The conference was also told that other students attend classes in commuter buses while others log in to lessons while in undisclosed places with noisy backgrounds.

At the close of the two-day conference yesterday, some stakeholders lamented that these challenges are affecting the quality of teaching, for instance, background noise that interrupts lessons.

Zetech University VC Njenga Munene said: “We must push for endorsement of online lessons by parents so children can attend classes from serene environments.” 

“We kindly request that parents be asked to endorse online lessons so that their children can get laptops to enhance their learning,” said Prof Munene.

His Kenya Methodist University counterpart Prof David Gichoya said: “We need to put excellence in online learning which means parents must also accept it as a mode of teaching and invest in it.”

The conference under theme: Technology and quality university education in an age of disruption, also heard that WiFi coverage in many universities is normally limited and often does not include campus students’ hostels.
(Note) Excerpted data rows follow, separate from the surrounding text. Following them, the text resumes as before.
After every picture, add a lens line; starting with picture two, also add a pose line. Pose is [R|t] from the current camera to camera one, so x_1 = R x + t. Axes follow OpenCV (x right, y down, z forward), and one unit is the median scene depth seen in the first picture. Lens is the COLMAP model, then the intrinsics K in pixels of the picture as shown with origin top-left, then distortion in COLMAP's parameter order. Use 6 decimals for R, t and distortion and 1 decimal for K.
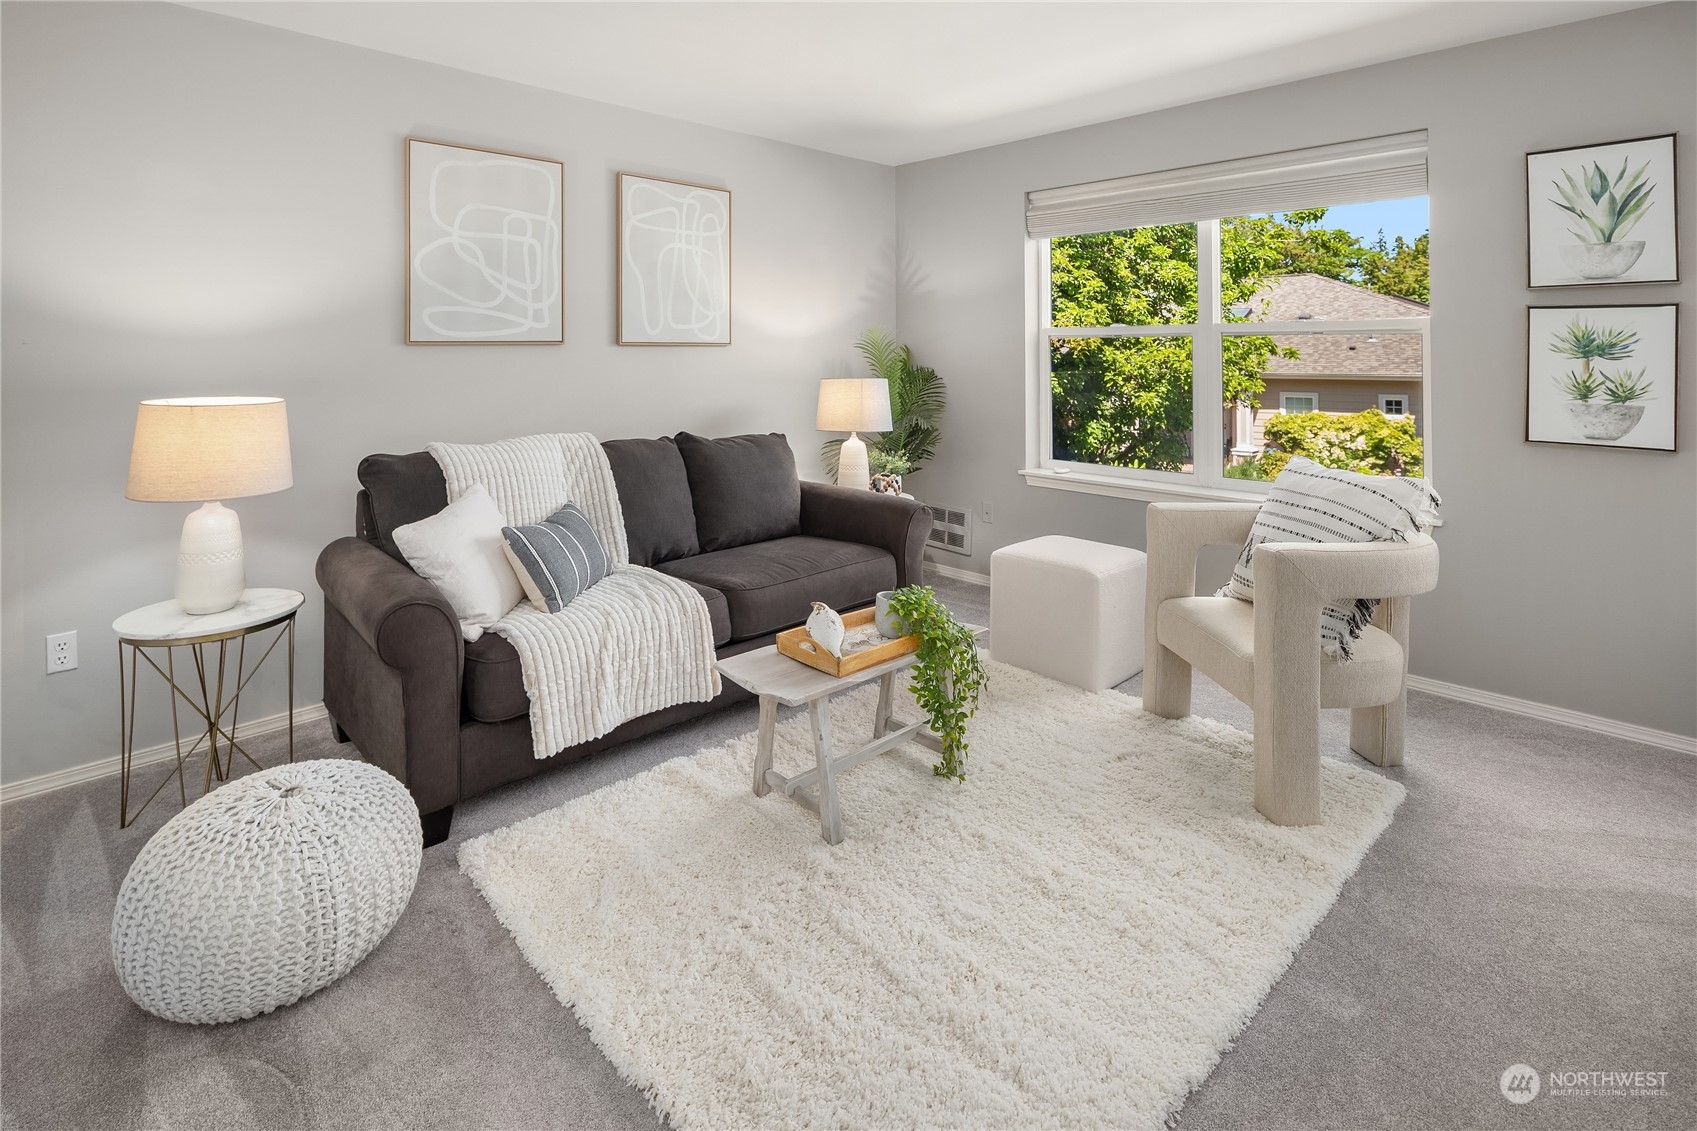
lens RADIAL K [[848.2, 0, 837.4], [0, 848.2, 339.9], [0, 0, 1]] dist [0.005183, -0.005106]
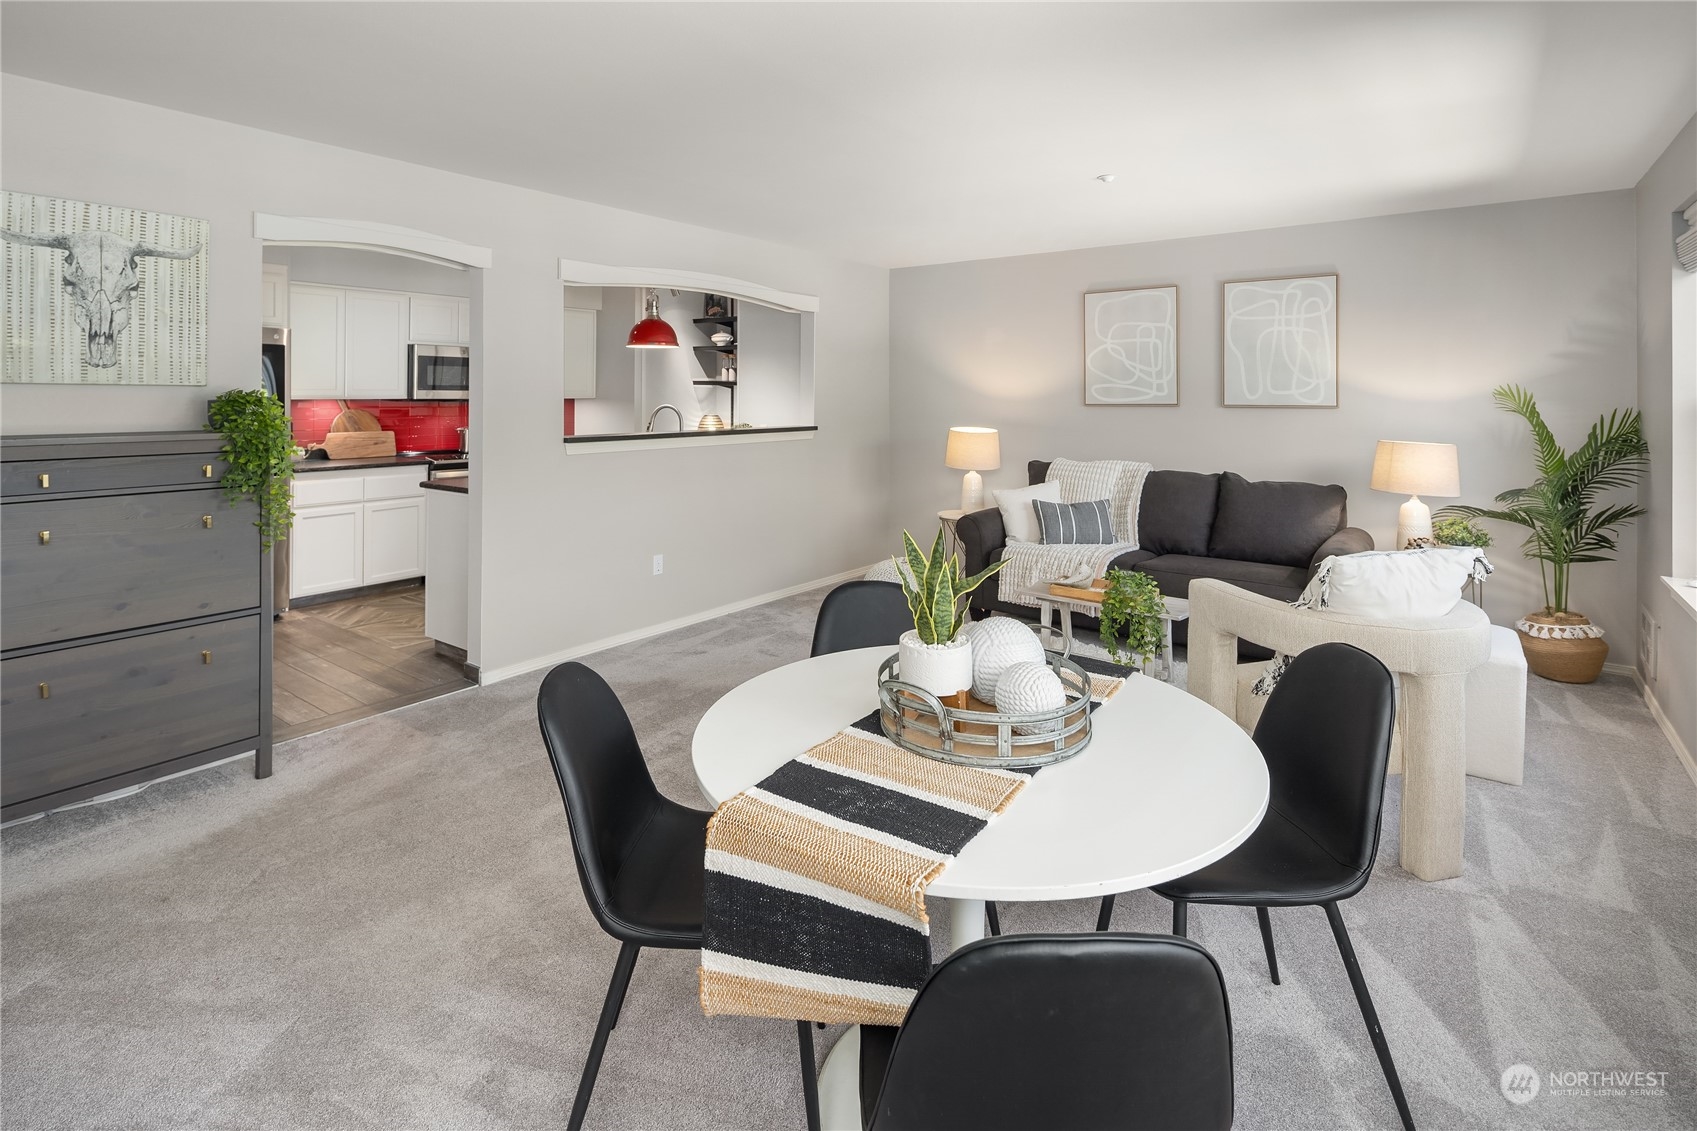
lens RADIAL K [[848.2, 0, 836.6], [0, 848.2, 394.2], [0, 0, 1]] dist [0.005183, -0.005106]
pose [[0.135190, 0.000827, -0.990819, 1.139722], [0.011828, 0.999927, 0.002448, -0.028090], [0.990749, -0.012050, 0.135170, 0.202927]]
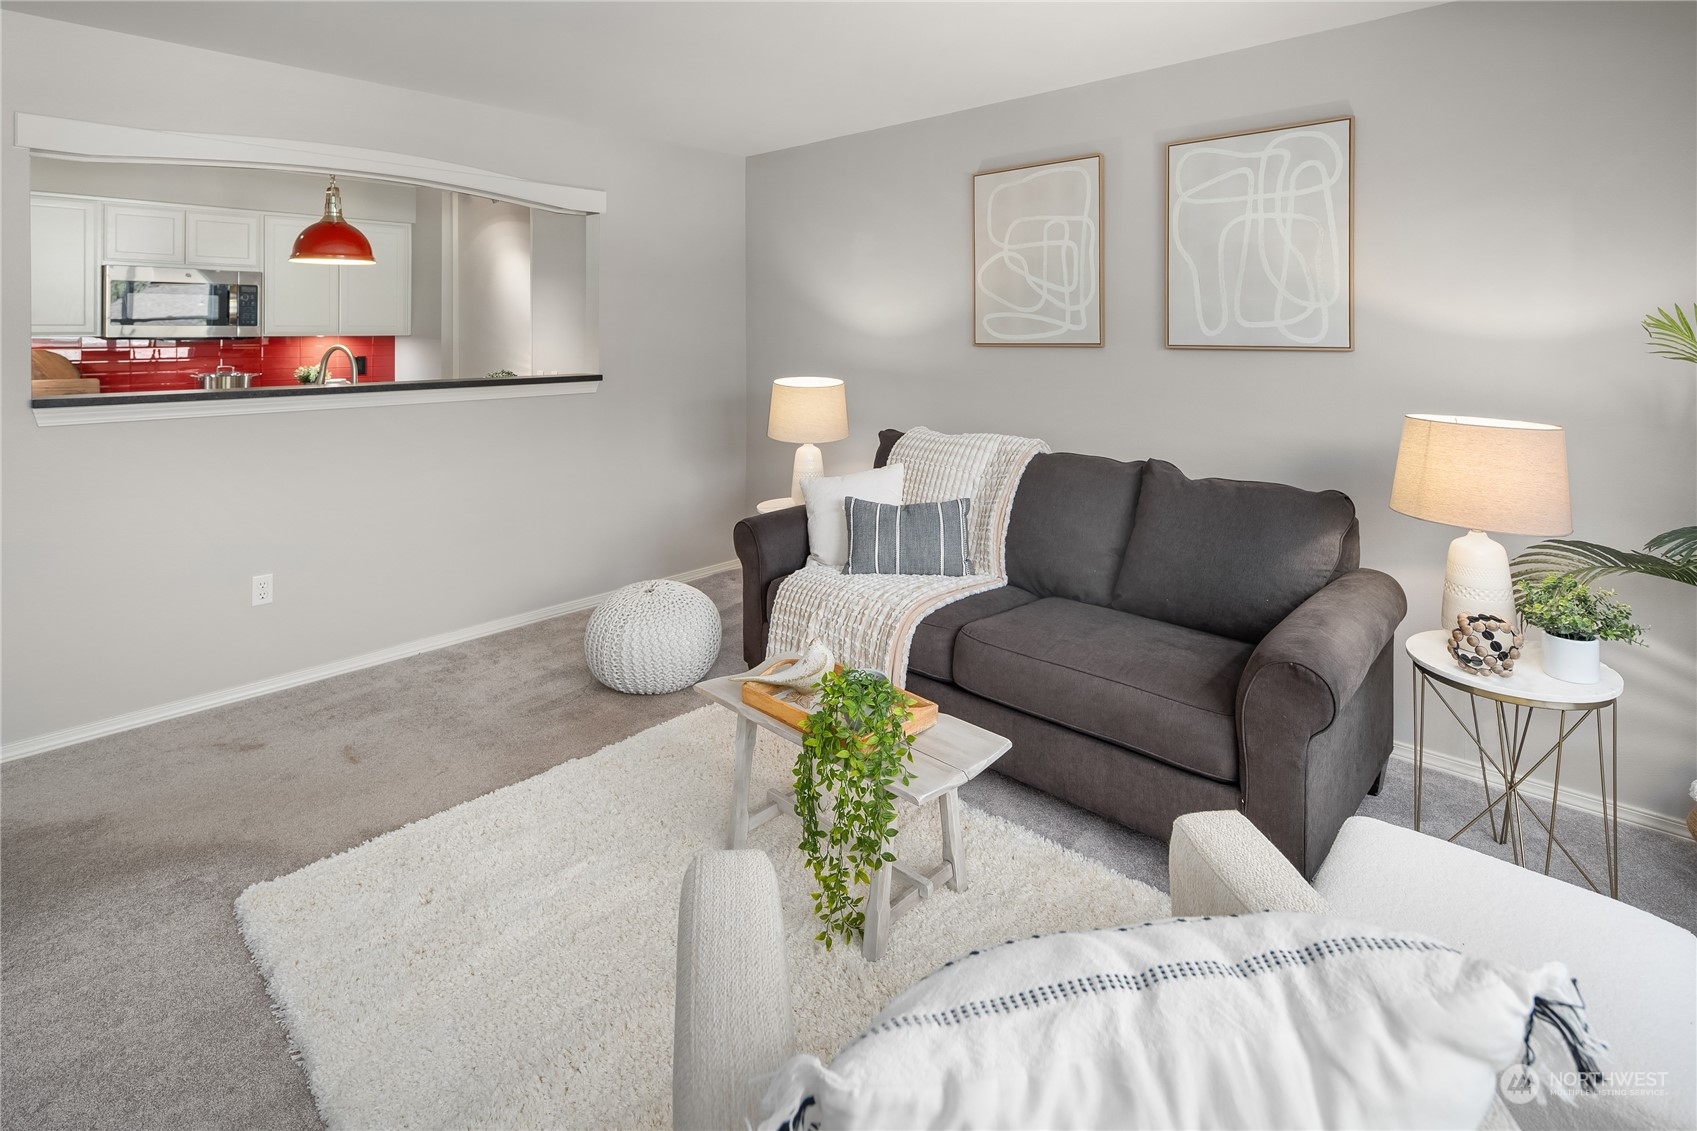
lens RADIAL K [[848.2, 0, 849.6], [0, 848.2, 332.4], [0, 0, 1]] dist [0.005183, -0.005106]
pose [[0.031494, 0.004508, -0.999494, 0.641998], [0.014793, 0.999878, 0.004976, -0.020658], [0.999394, -0.014943, 0.031424, 0.720251]]
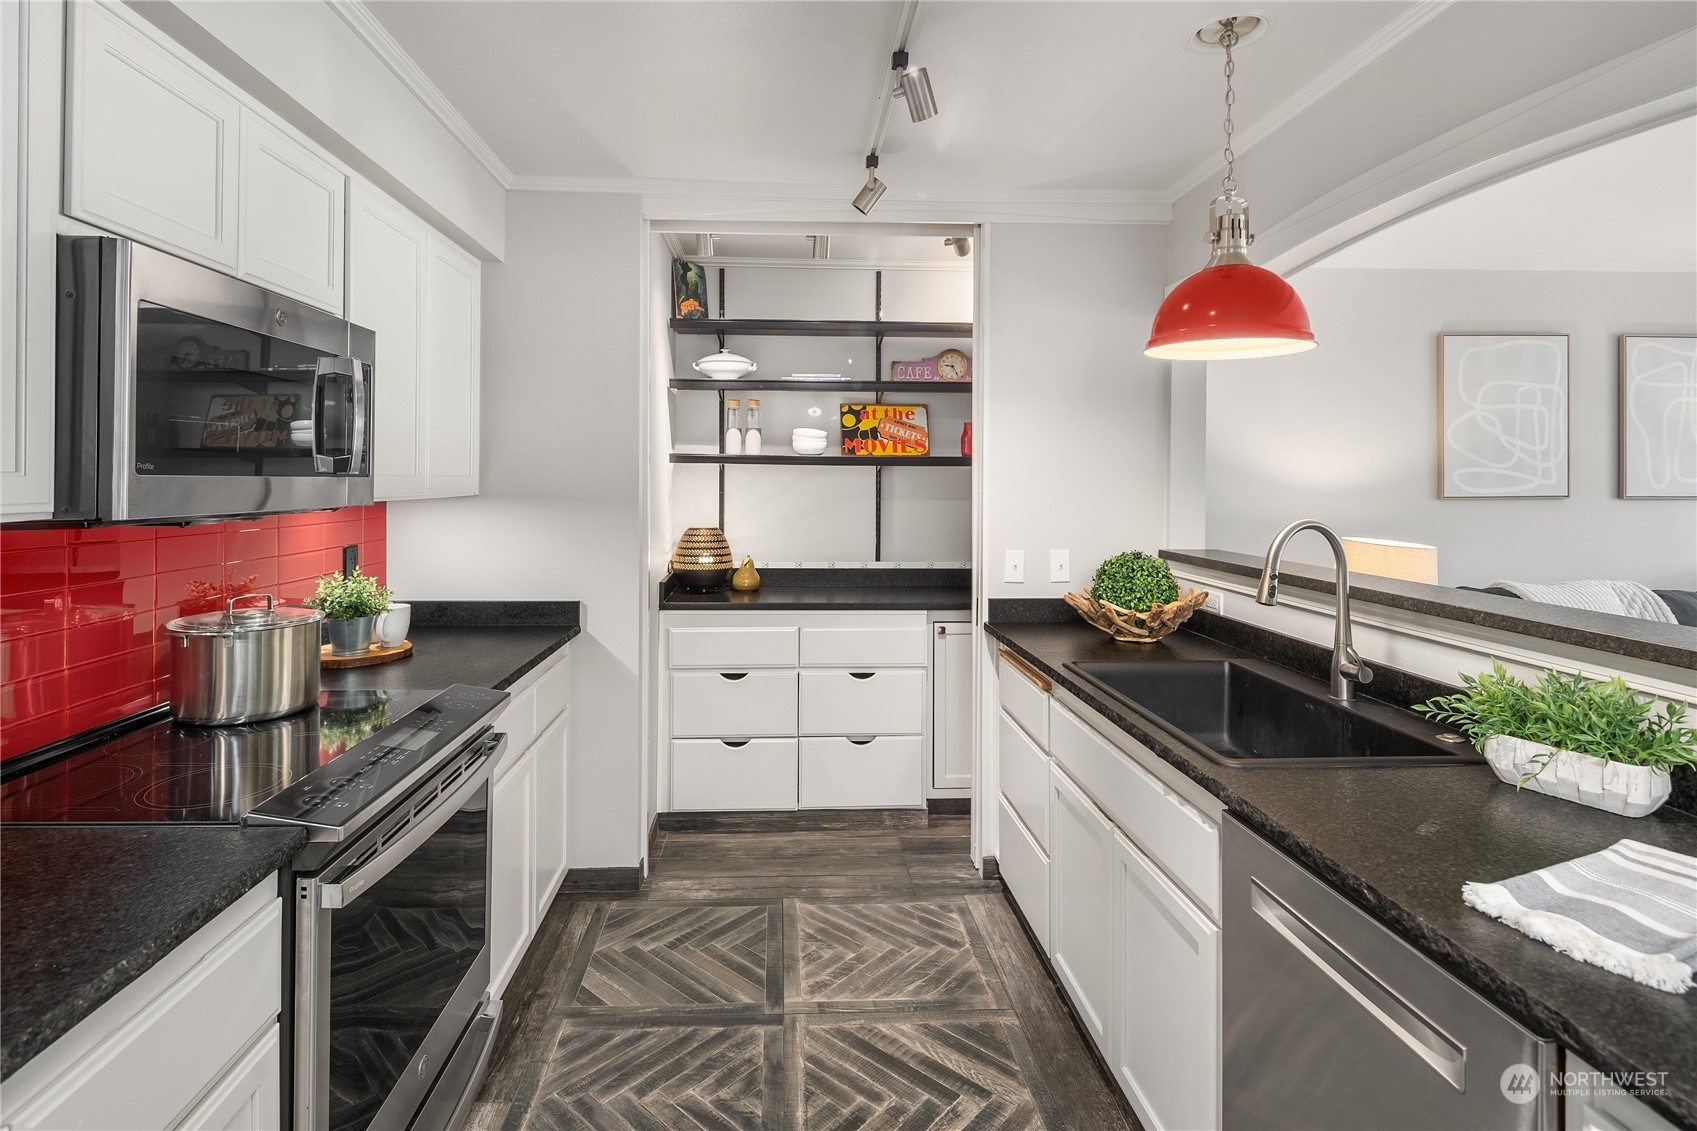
lens RADIAL K [[848.2, 0, 809.7], [0, 848.2, 480.9], [0, 0, 1]] dist [0.005183, -0.005106]
pose [[0.740880, 0.006156, -0.671609, -0.326733], [0.007129, 0.999830, 0.017028, -0.045968], [0.671600, -0.017404, 0.740710, -0.509510]]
The conference brought together scholars and policymakers to discuss and review strategies put in place by universities in their response to technological disruptions occasioned by natural calamities such as Covid-19 pandemic.

The meeting also heard that many university students cannot afford Internet connectivity thus limiting their class attendance.

Lack of or inadequate teaching and learning devices also featured prominently during the conference.

Lack of laptops by some students also emerged as a major challenge to online learning mounted by universities in the wake of the outbreak of coronavirus pandemic.

Some lecturers do not have online teaching devices with most of them using smartphones to manage virtual classes, the meeting heard.

Other lecturers are not properly trained to create and upload content for online lessons while others lack basic knowledge on how to use online applications which poses a serious challenge in managing their classes.

CUE Chief Executive Officer Mwendwa Ntarangwi said the impact of technology has put the structure and purpose of higher education under close scrutiny than ever before.

University Education PS Simon Nabukwesi said: “We shall support universities in their endeavours, but they must  also come up with internal policies on the same.”

Nabukwesi called on universities to make laptops a requirement during admission of students.

And the cost of e-learning is set to go higher due to punitive taxes, according to Kenya Education Network (Kenet), a not-for-profit membership operator that supports education institutions through the provision of Internet connectivity.

“We must lobby on the matter of tax. As Kenet, we have tried. It’s a big issue that should be addressed together with Cabinet Secretaries for Education, ICT and National Treasury,” said Kenet CEO Meoli Kashorda.

Prof Kashorda said the digital tax of about 1.5 per cent is dangerous to the education sector.